Ce n’est pas une entreprise purement IA dans le sens traditionnel, mais plutôt une « plateforme d’intelligence et de prise de décision pilotée par les données et l’IA », servant en profondeur le gouvernement, l’armée et les grandes entreprises. Voici quelques différences essentielles entre Palantir et une entreprise IA ordinaire :
Clients principaux : Palantir a émergé dans l’« ère anti-terroriste », ses premiers clients étaient les agences de renseignement et de défense américaines. Son logiciel n’est pas destiné à faire de la recommandation publicitaire ou du visionnage de vidéos courtes, mais est intégré dans les ordinateurs des analystes, les écrans de commandement et les chaînes de décision sur le terrain. Pour le système de renseignement américain, Palantir ressemble à un « système d’exploitation du renseignement et des opérations », aidant à rassembler des données dispersées, à comprendre les causalités et à prendre des décisions exploitables.

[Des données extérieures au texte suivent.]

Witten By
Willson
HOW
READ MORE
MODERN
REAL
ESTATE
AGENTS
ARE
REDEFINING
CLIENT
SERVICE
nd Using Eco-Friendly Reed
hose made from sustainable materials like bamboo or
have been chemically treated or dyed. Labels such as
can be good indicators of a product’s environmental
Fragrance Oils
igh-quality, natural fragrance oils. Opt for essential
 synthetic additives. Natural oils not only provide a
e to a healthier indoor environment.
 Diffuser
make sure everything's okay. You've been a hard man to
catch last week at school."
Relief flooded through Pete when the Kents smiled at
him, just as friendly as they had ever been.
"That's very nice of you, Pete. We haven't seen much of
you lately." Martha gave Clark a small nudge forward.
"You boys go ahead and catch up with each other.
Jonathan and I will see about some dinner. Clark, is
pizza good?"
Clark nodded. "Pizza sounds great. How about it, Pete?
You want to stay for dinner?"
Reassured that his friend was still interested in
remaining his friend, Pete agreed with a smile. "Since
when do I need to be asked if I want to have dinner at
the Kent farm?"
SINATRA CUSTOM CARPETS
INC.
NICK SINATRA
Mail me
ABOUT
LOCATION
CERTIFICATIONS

Décision pilotée par les données : les outils BI classiques se concentrent sur la génération de rapports et la visualisation ; tandis que Palantir vise à passer directement des données à l’action. Elle offre une plateforme de bout en bout : connexion aux sources de données → construction de modèles sémantiques → collaboration entre analystes et commandants sur une même interface → transmission directe des décisions aux unités d’exécution.
Le renforcement par des « narrations de guerre » : peu importe le degré de participation, des histoires comme « aider à capturer Ben Laden », « jouer un rôle clé dans la guerre en Afghanistan », « utiliser l’IA pour que les drones identifient des cibles » sont désormais ancrées dans l’image de marque de Palantir.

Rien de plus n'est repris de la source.